Overview of steps involved in performing analyses outlined in Examples 1 and 2.

figure

posted on 2017-05-25, 17:26 authored by Björn A. Grüning, Eric Rasche, Boris Rebolledo-Jaramillo, Carl Eberhard, Torsten Houwaart, John Chilton, Nate Coraor, Rolf Backofen, James Taylor, Anton Nekrutenko

A. Example 1. Right (green) side of Galaxy interface is the history pane. The analysis begins with uploading three Illumina datasets (datasets 1–3) and a reference genome sequence (dataset 4). Datasets are mapped to the reference genome with bwa-mem (datasets 5–7) and read groups are assigned (datasets 8–10). This allows resulting BAM datasets to be merged into a single BAM file (dataset 11).
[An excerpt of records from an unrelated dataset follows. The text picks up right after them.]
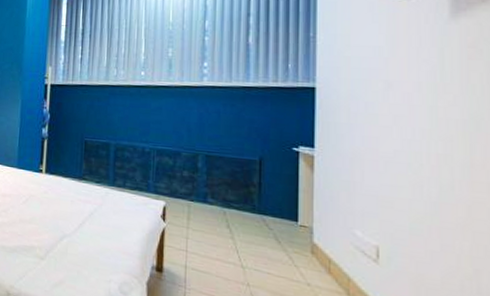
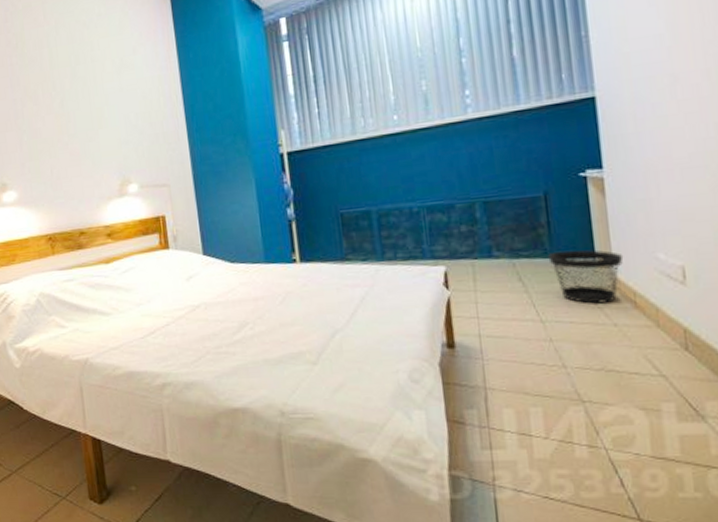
wastebasket: none [255,209,324,264] -> present [548,250,624,304]

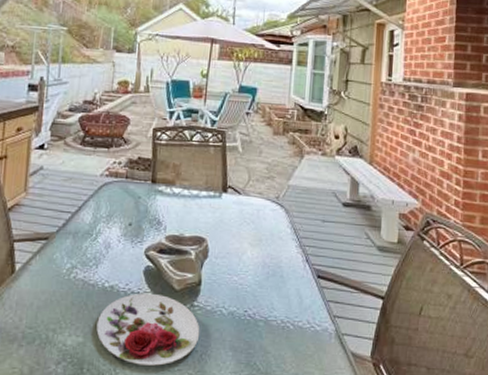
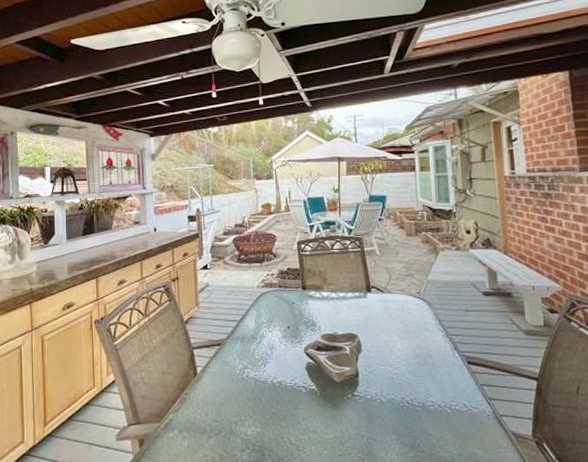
plate: present [96,293,200,366] -> none [271,386,364,451]

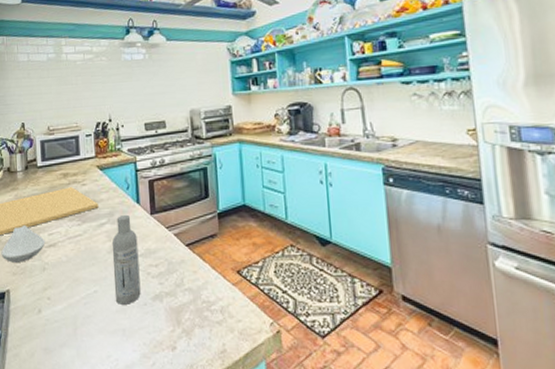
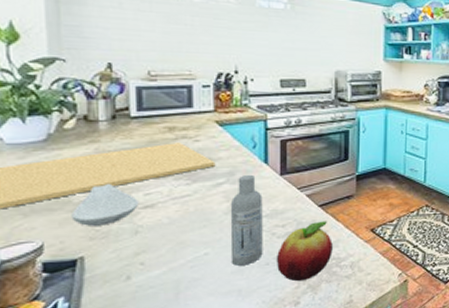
fruit: none [153,261,202,325] -> present [277,221,333,282]

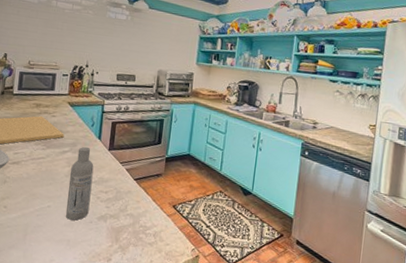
fruit: present [277,221,333,282] -> none [98,192,142,242]

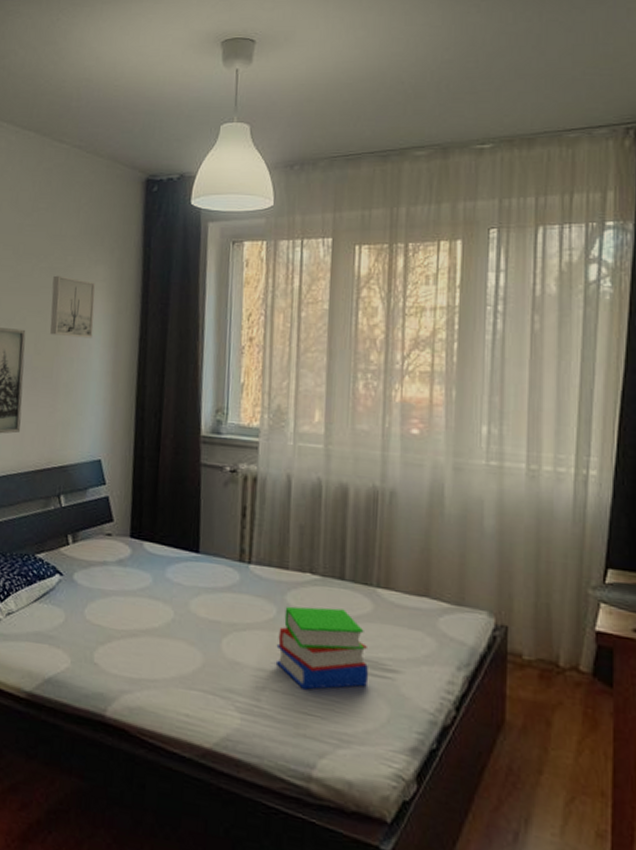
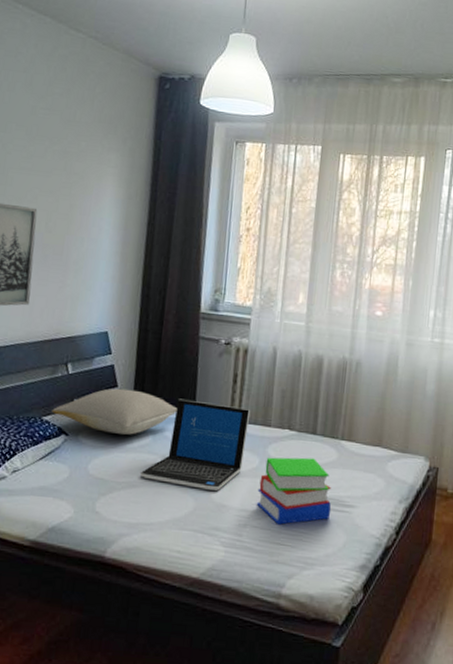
pillow: none [45,523,180,576] -> present [52,388,178,435]
wall art: present [50,275,95,338] -> none [61,158,107,220]
laptop: none [140,535,264,645] -> present [139,398,251,491]

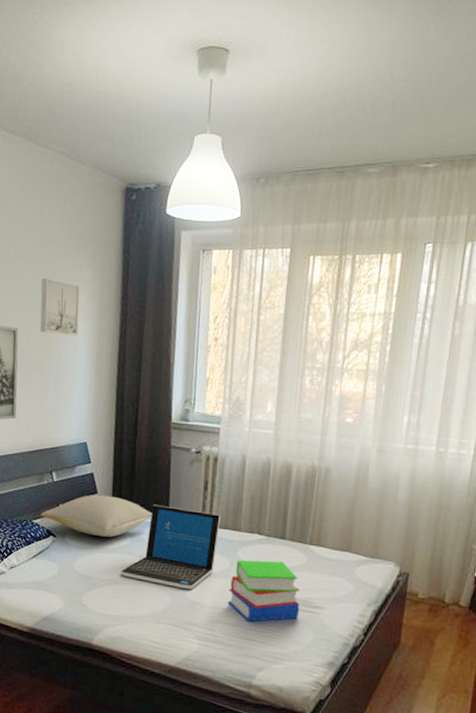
wall art: none [61,158,107,220] -> present [40,277,80,336]

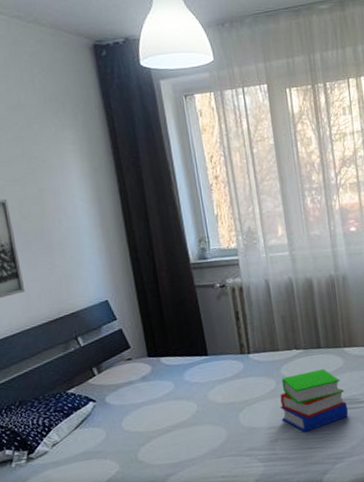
wall art: present [40,277,80,336] -> none [22,144,75,200]
pillow: present [40,494,153,537] -> none [74,346,191,391]
laptop: present [120,504,221,589] -> none [171,340,262,422]

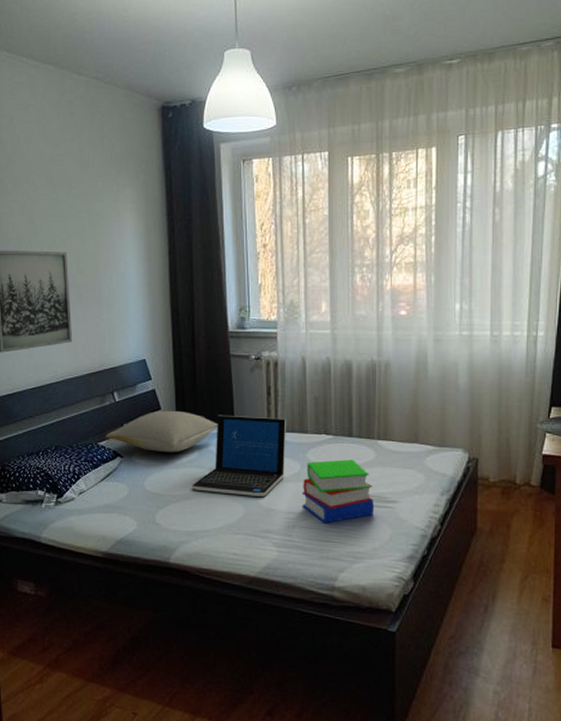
pillow: none [74,346,191,391] -> present [105,410,218,452]
laptop: none [171,340,262,422] -> present [191,414,287,497]

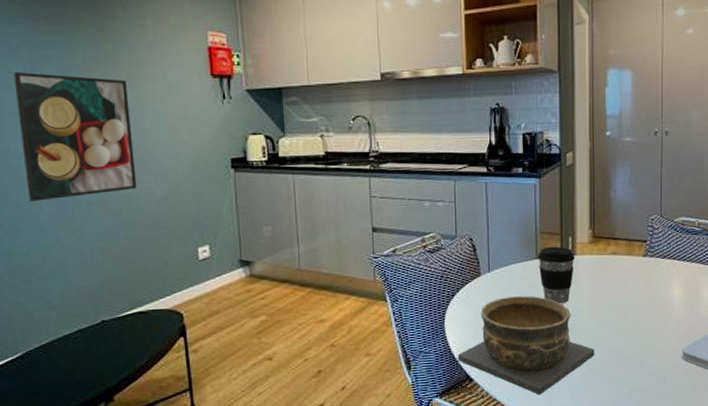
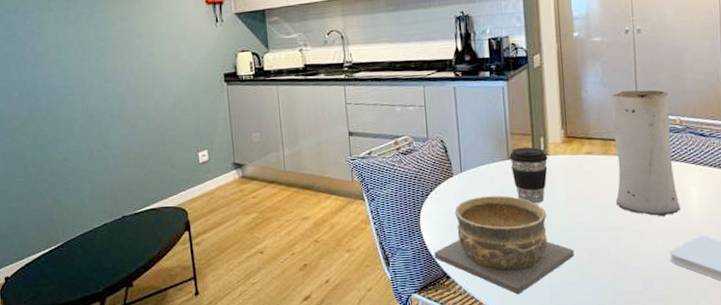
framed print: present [14,72,137,201] -> none [54,9,149,116]
vase: none [636,191,694,316] -> present [611,90,681,217]

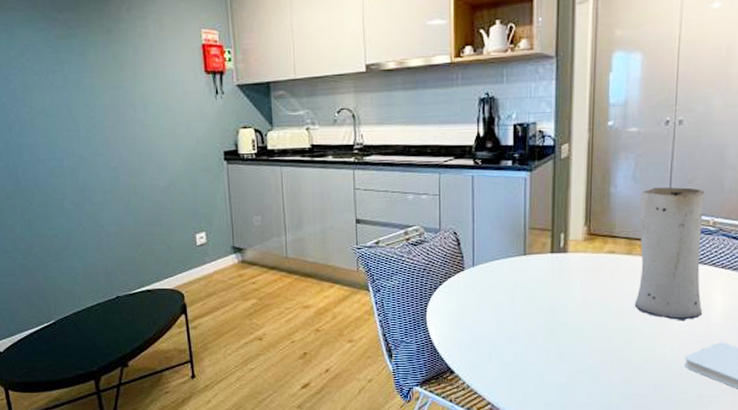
bowl: present [434,196,574,295] -> none [439,292,585,392]
coffee cup: present [509,147,548,204] -> none [526,243,567,302]

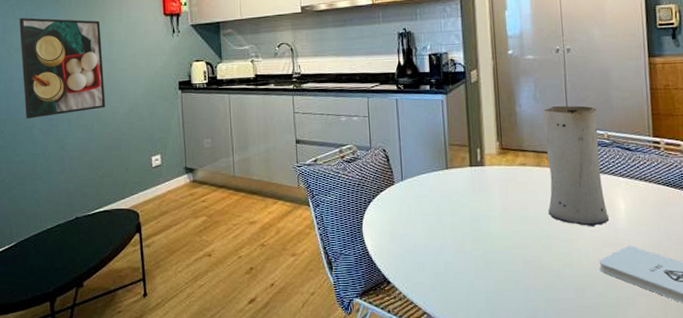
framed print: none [39,74,143,190] -> present [19,18,106,119]

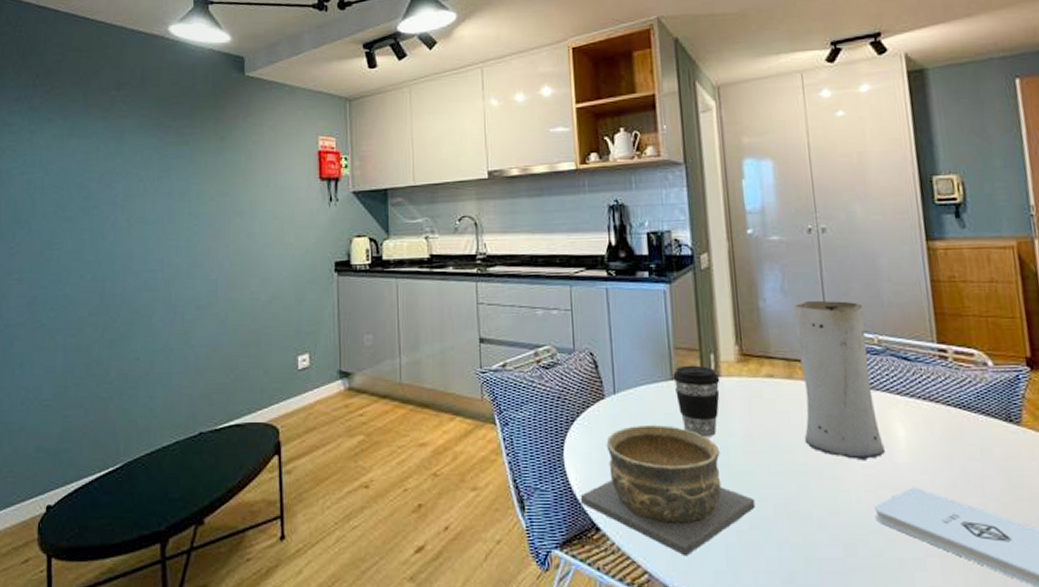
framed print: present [19,18,106,119] -> none [143,180,244,305]
bowl: none [375,204,509,301] -> present [580,425,756,557]
coffee cup: none [448,157,484,213] -> present [673,365,720,438]

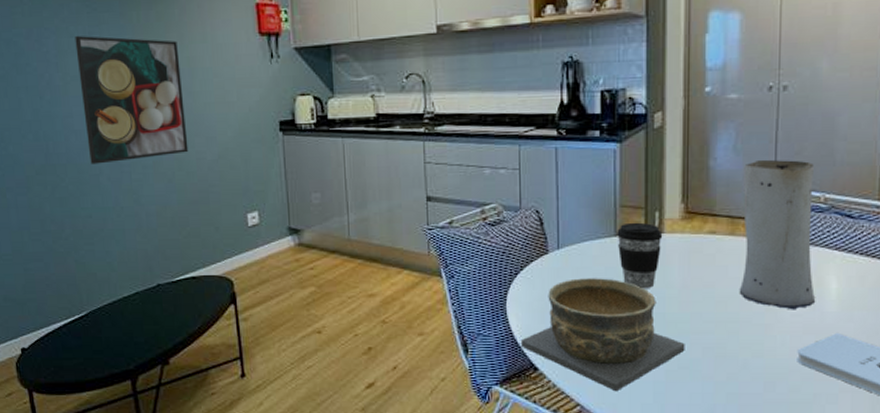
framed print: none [143,180,244,305] -> present [75,36,189,164]

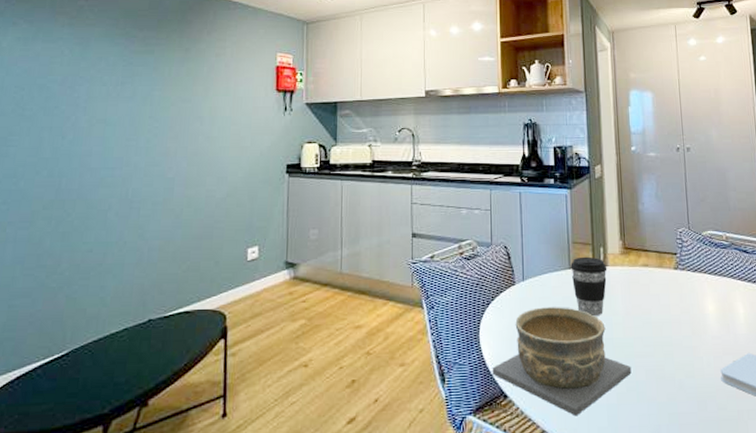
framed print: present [75,36,189,164] -> none [101,85,203,200]
vase: present [739,159,816,310] -> none [665,204,730,333]

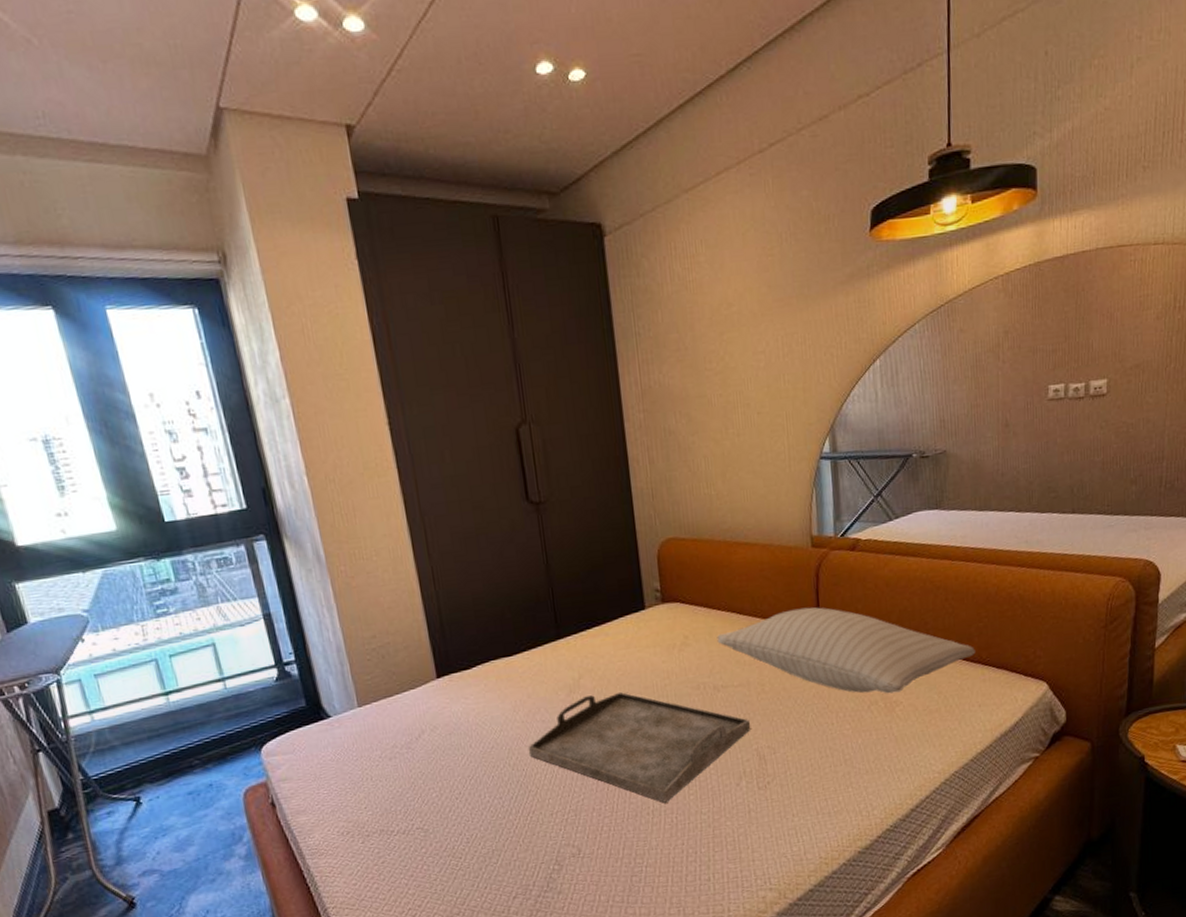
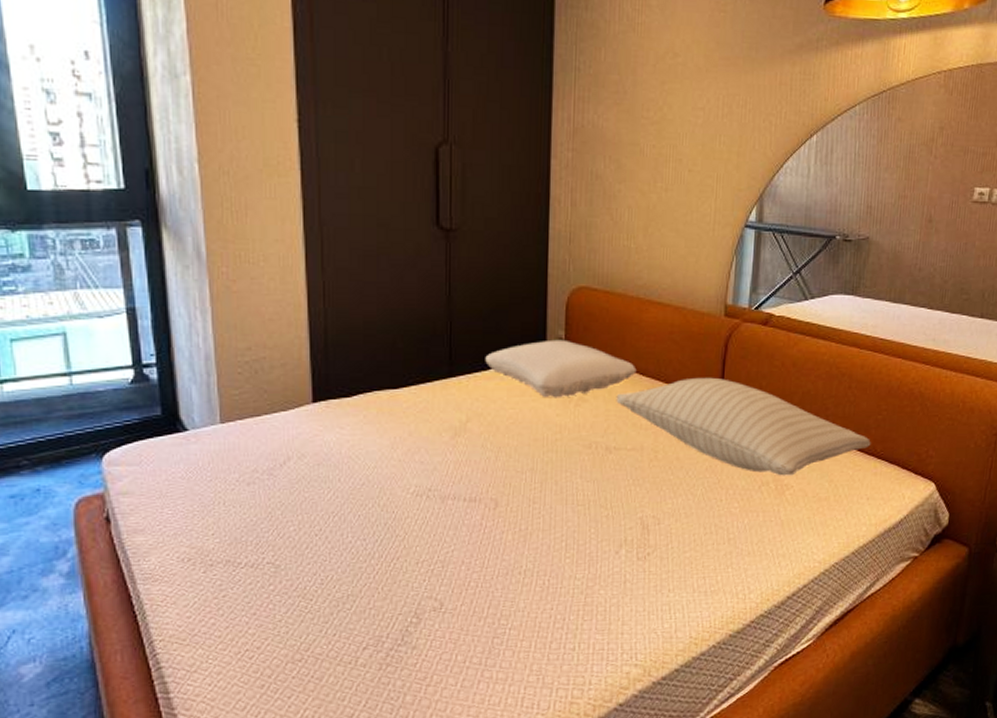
serving tray: present [527,691,751,803] -> none [401,441,639,564]
pillow: none [588,590,733,647] -> present [485,339,637,398]

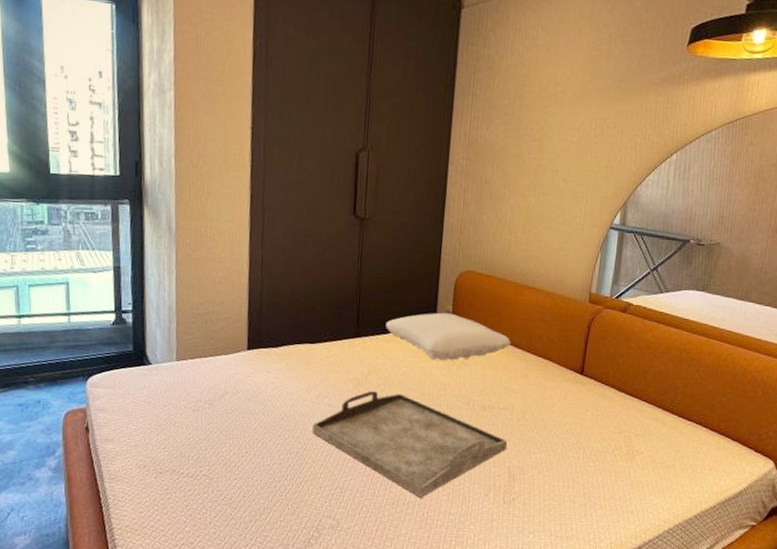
serving tray: none [401,441,639,564] -> present [311,391,508,498]
pillow: present [616,377,871,476] -> none [492,352,716,443]

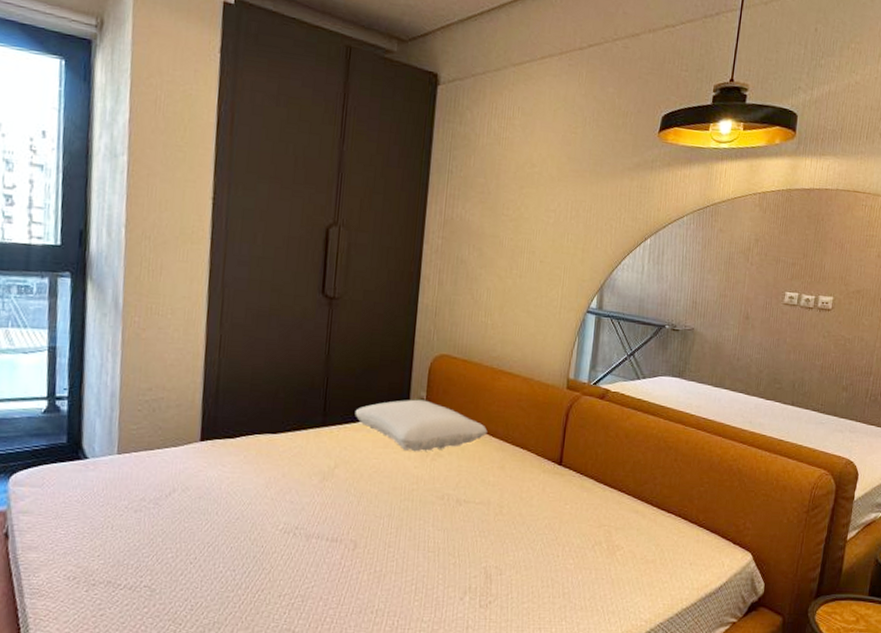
serving tray: present [311,391,508,498] -> none [270,486,484,604]

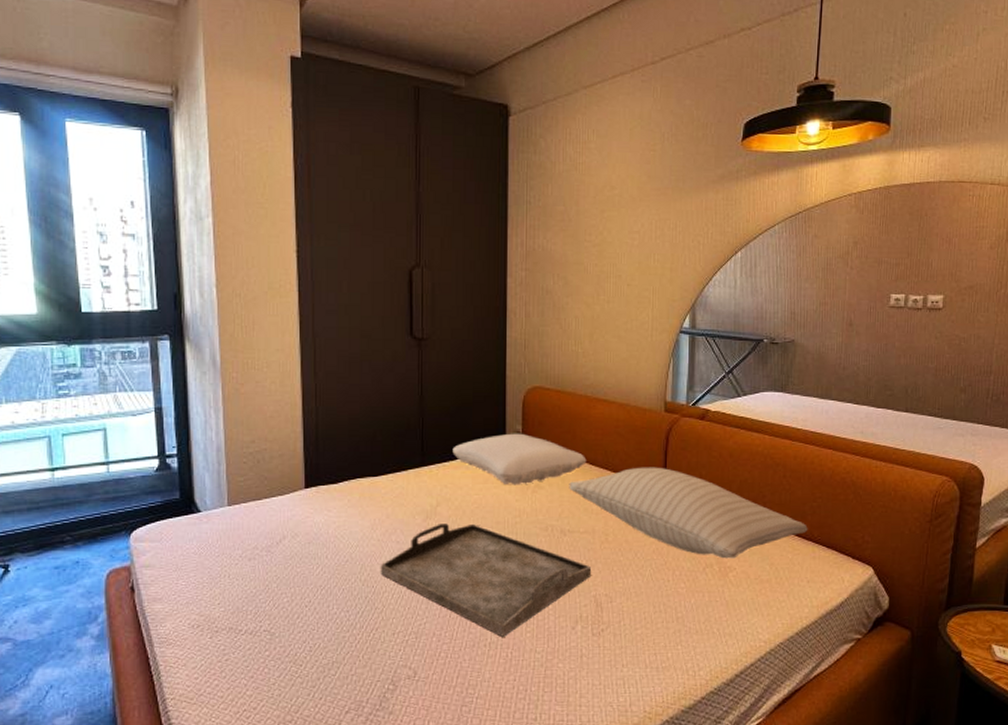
serving tray: none [270,486,484,604] -> present [380,523,592,637]
pillow: none [468,441,694,538] -> present [569,467,808,559]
At this point, the Jupyter IE is launched. Lower part of the notebook is visible in the center pane, showing the read coverage distribution for the three isolates (three different colors). B. A similar screenshot for Example 2. Here, Illumina reads for two RNA-seq replicates from wildtype and snf2 knock-out are mapped against the Drosophila melanogaster genome (dm3) using HiSat split mapper. Next, HTSeq-count takes BAM datasets generated by HiSat and, using gene annotation for dm3 genome downloaded from the UCSC Table Browser (history dataset 9), computes per-gene read counts. These counts are then imported to Jupyter (center pane) to perform normalization and variance shrinkage calculations using Bioconductor's DESeq2 package.